**Exercise aim:**
Each line below with the word "pinky" needs to be copied.
Listed records: Begin
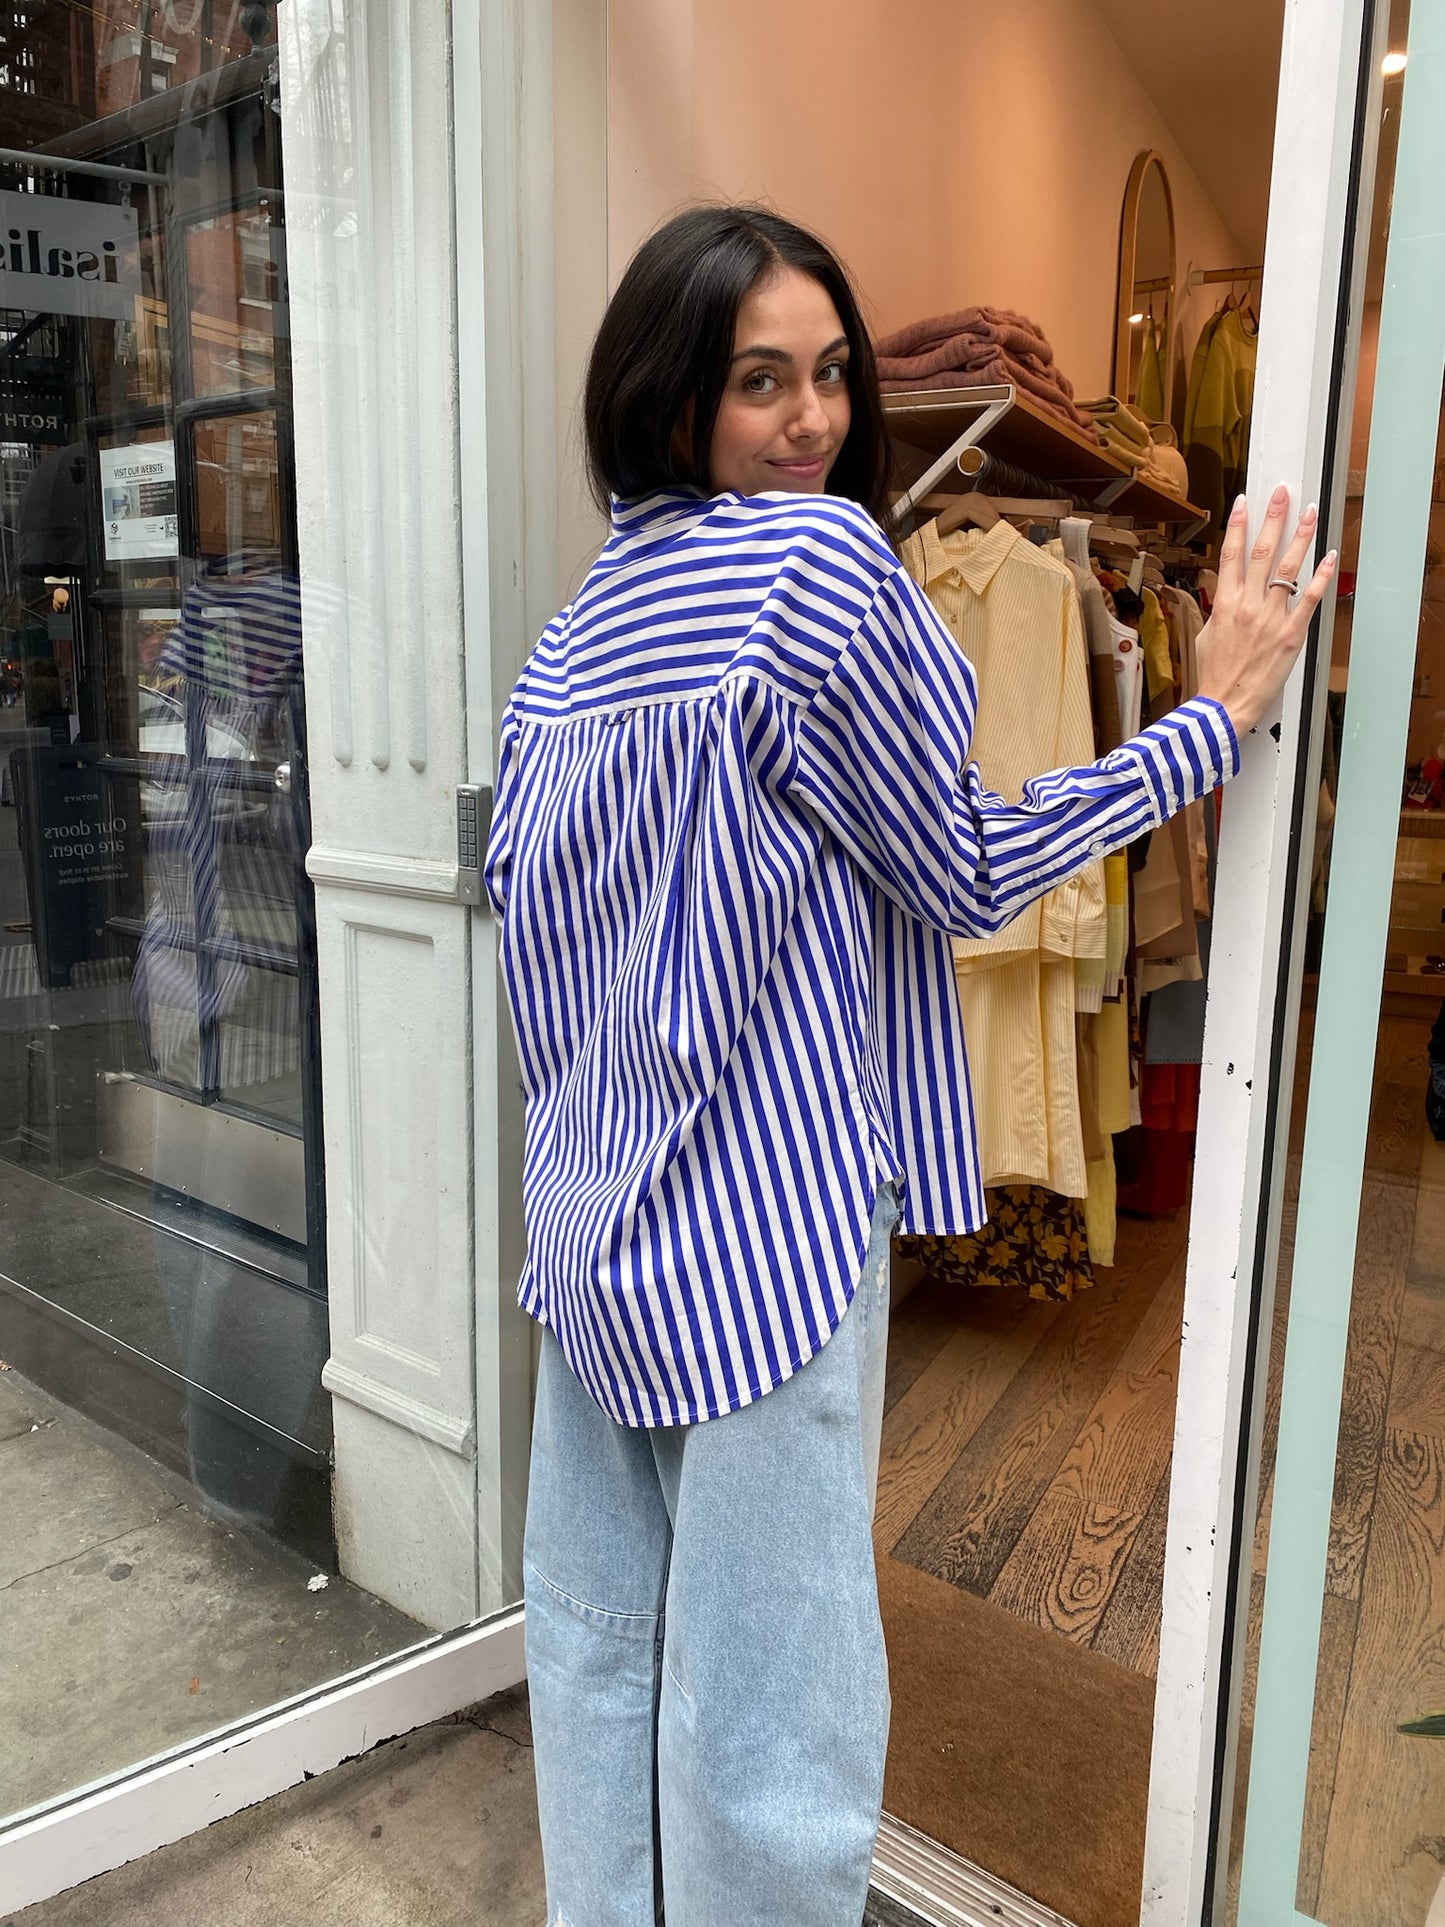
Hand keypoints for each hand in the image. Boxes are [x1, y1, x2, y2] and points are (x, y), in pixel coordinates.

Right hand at [1195, 485, 1336, 737]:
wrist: (1223, 704)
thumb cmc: (1213, 674)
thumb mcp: (1207, 635)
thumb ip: (1219, 610)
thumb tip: (1227, 594)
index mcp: (1224, 603)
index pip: (1231, 554)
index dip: (1238, 525)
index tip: (1244, 502)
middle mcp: (1248, 604)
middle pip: (1261, 551)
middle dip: (1273, 518)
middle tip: (1282, 493)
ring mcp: (1271, 617)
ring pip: (1287, 568)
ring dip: (1300, 537)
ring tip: (1310, 512)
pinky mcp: (1290, 633)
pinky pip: (1309, 598)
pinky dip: (1320, 576)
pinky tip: (1329, 556)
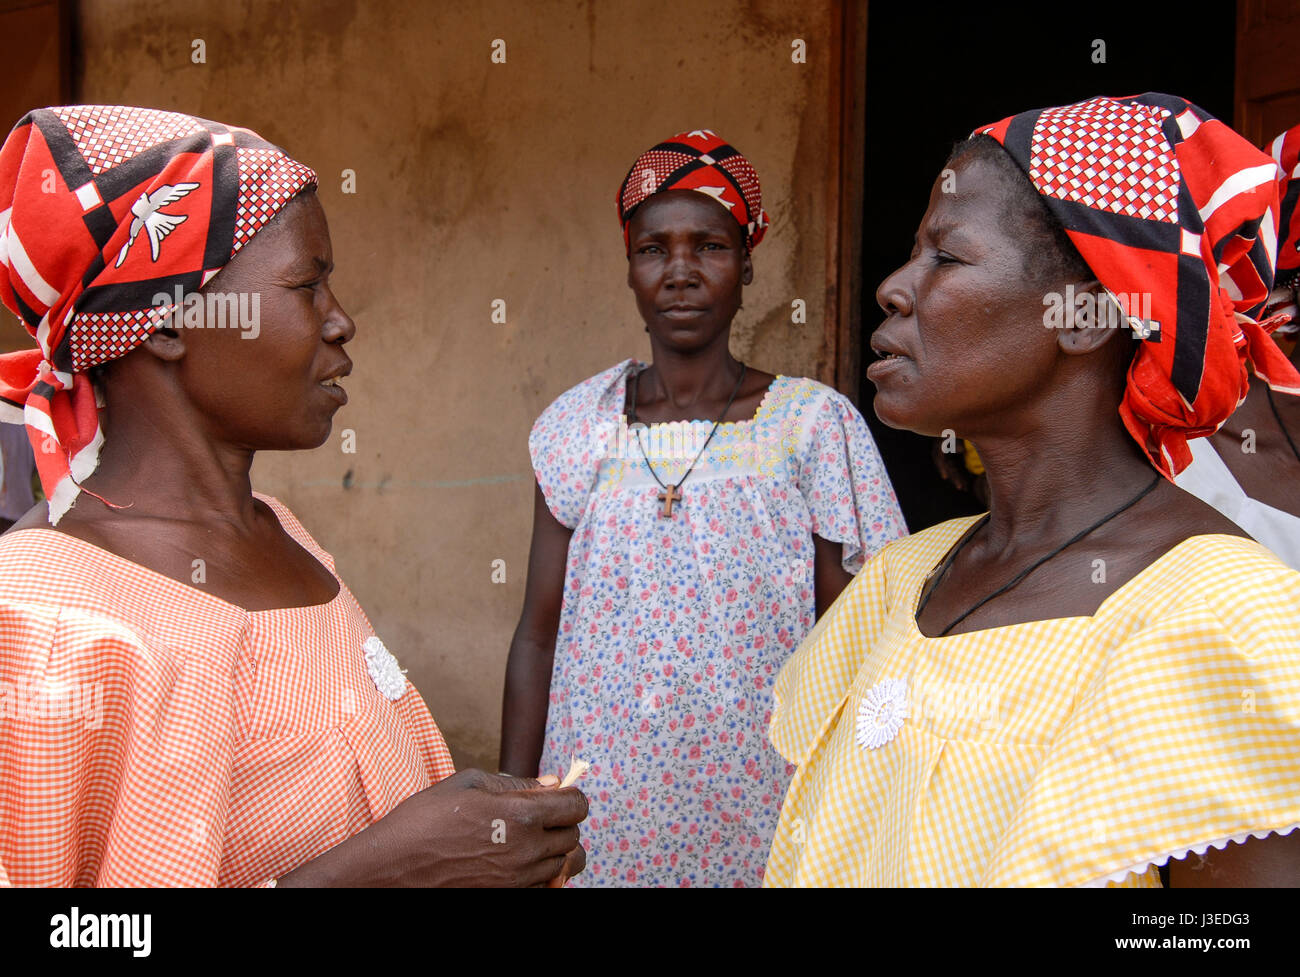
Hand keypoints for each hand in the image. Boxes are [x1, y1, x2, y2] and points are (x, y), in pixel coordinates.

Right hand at [277, 768, 587, 886]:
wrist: (391, 868)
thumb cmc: (423, 821)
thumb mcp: (466, 784)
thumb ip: (514, 783)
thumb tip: (550, 783)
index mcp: (519, 814)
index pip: (576, 806)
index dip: (570, 797)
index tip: (558, 796)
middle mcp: (526, 849)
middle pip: (574, 836)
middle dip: (563, 823)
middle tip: (540, 816)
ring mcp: (518, 879)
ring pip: (564, 864)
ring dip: (555, 850)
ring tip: (532, 840)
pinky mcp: (507, 897)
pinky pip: (545, 887)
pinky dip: (542, 874)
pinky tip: (521, 863)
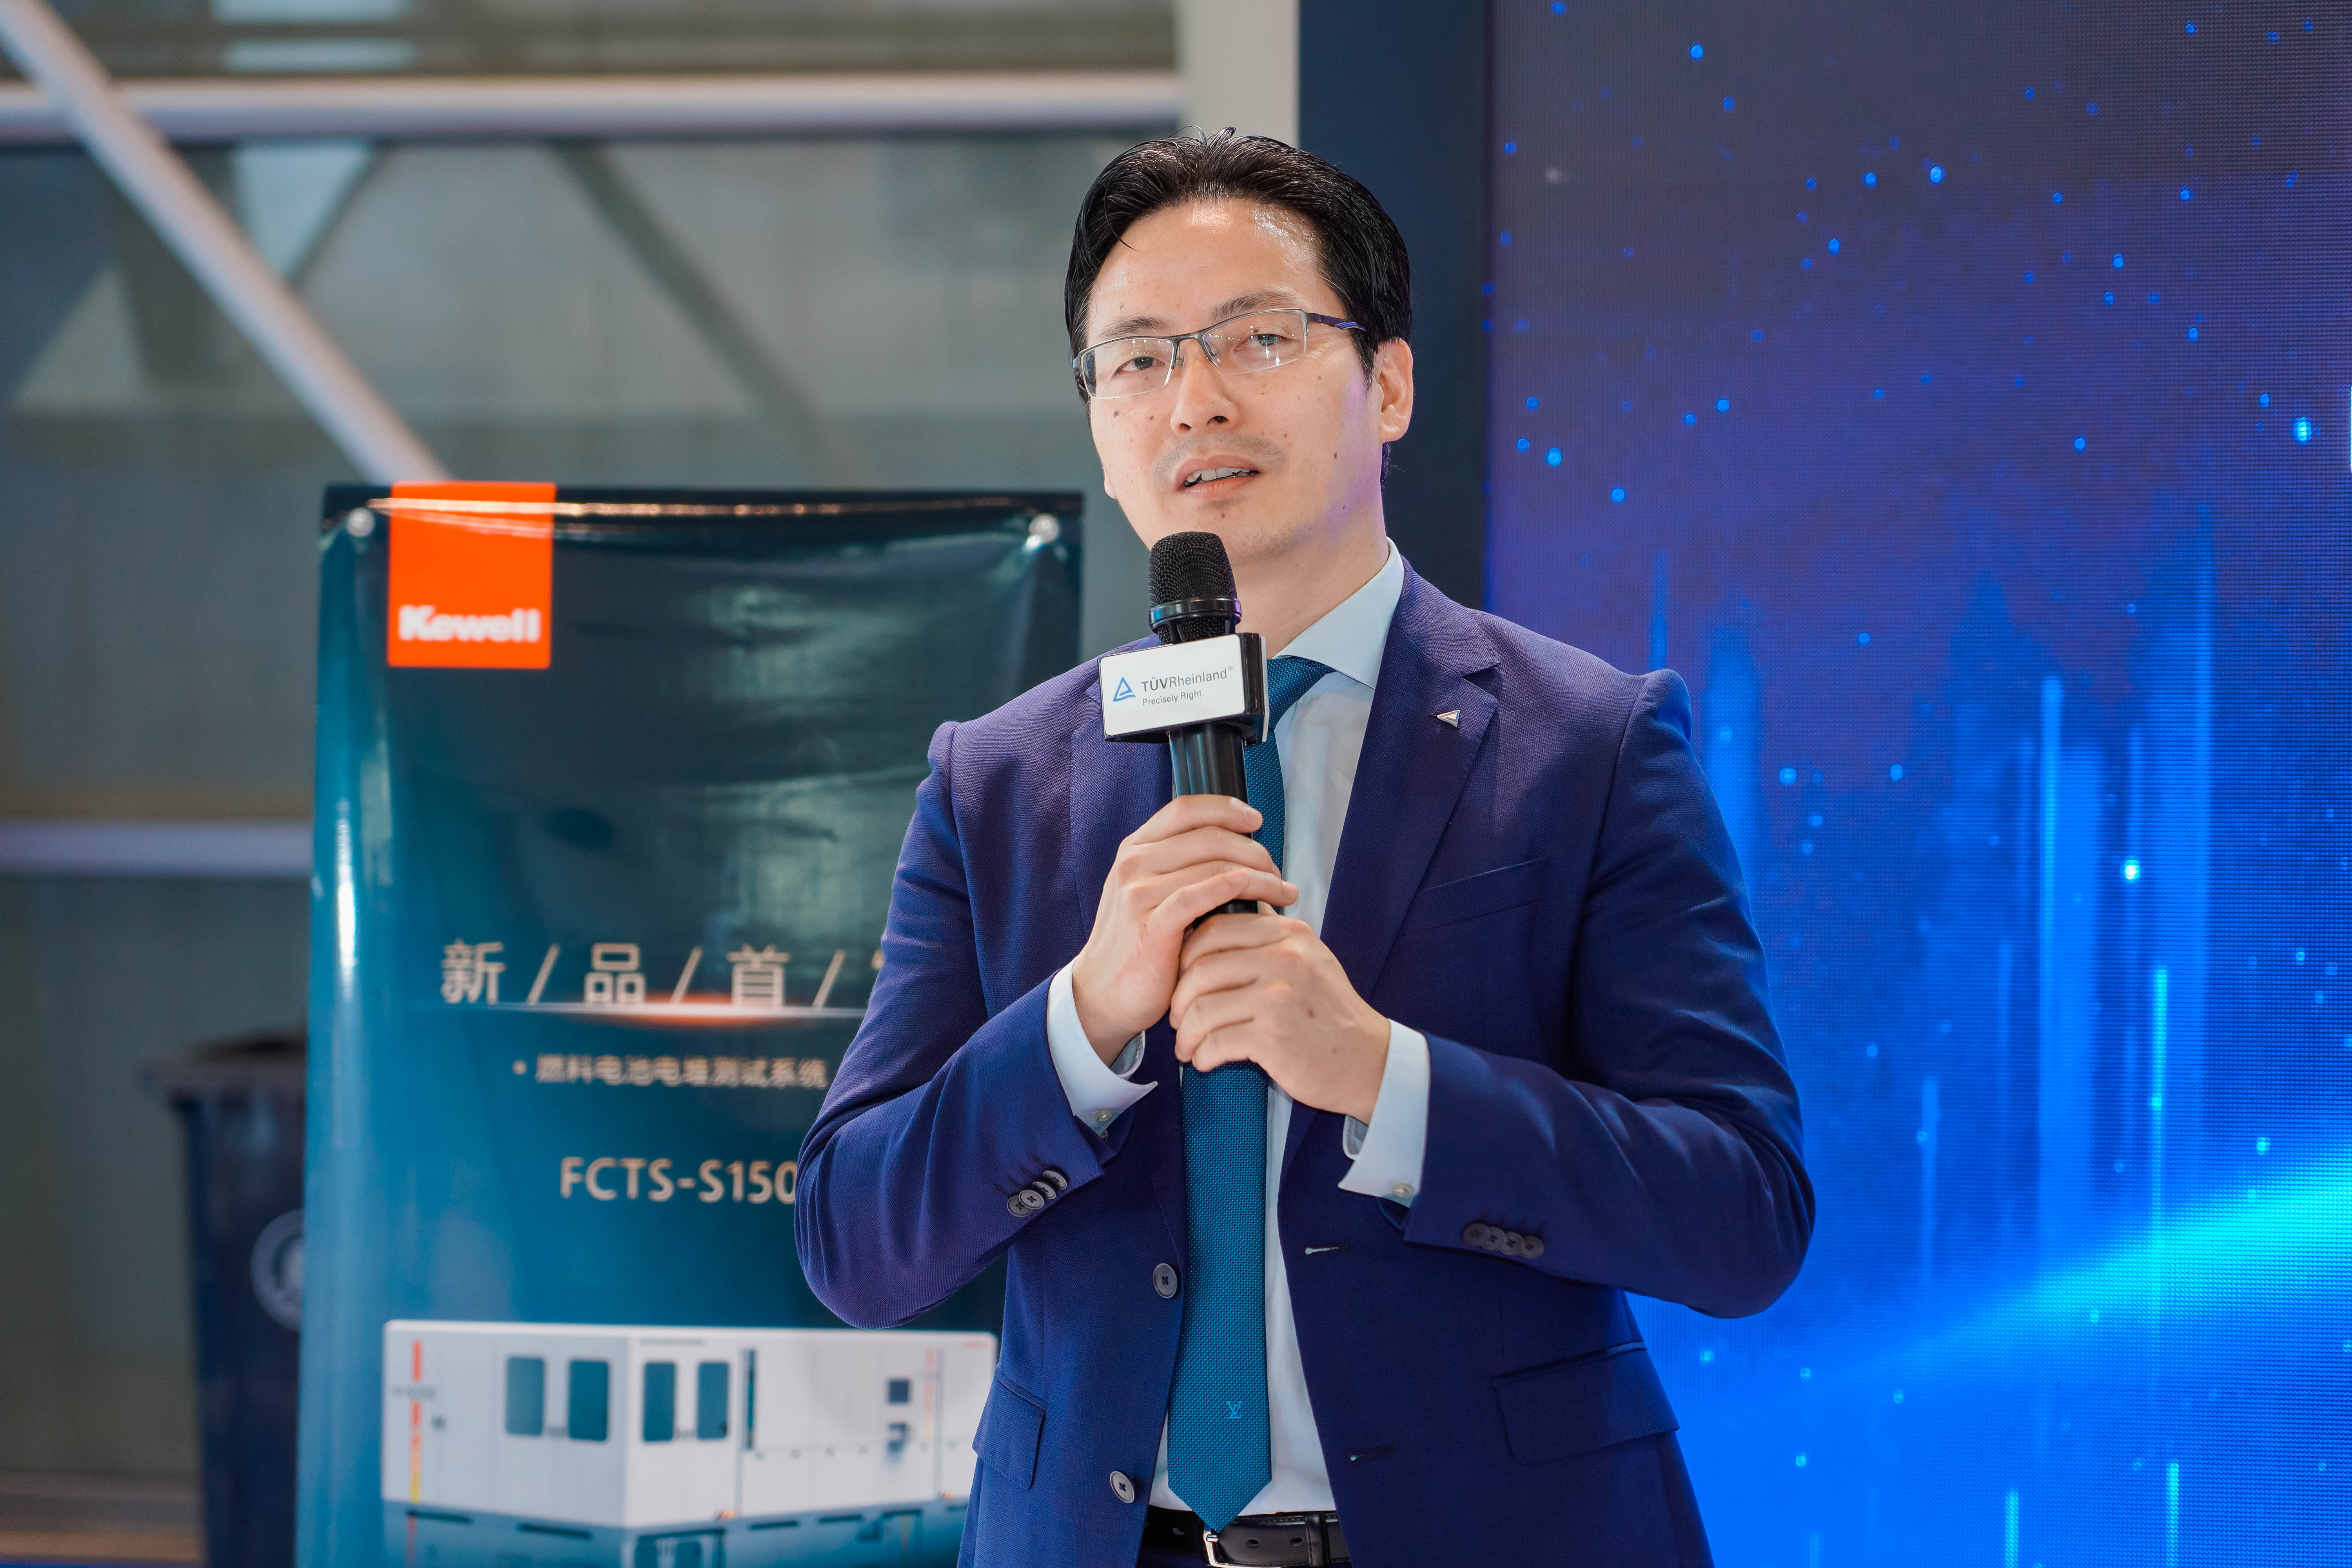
Listed records: End
**Answer space:**
pinky mcp: (1290, 633)
pinky pip: (1309, 598)
pinky dip: (1320, 576)
pinky tip: (1329, 556)
pinky mcp: (507, 897)
pinky pip: (545, 887)
pinky dip: (542, 874)
pinky tip: (521, 863)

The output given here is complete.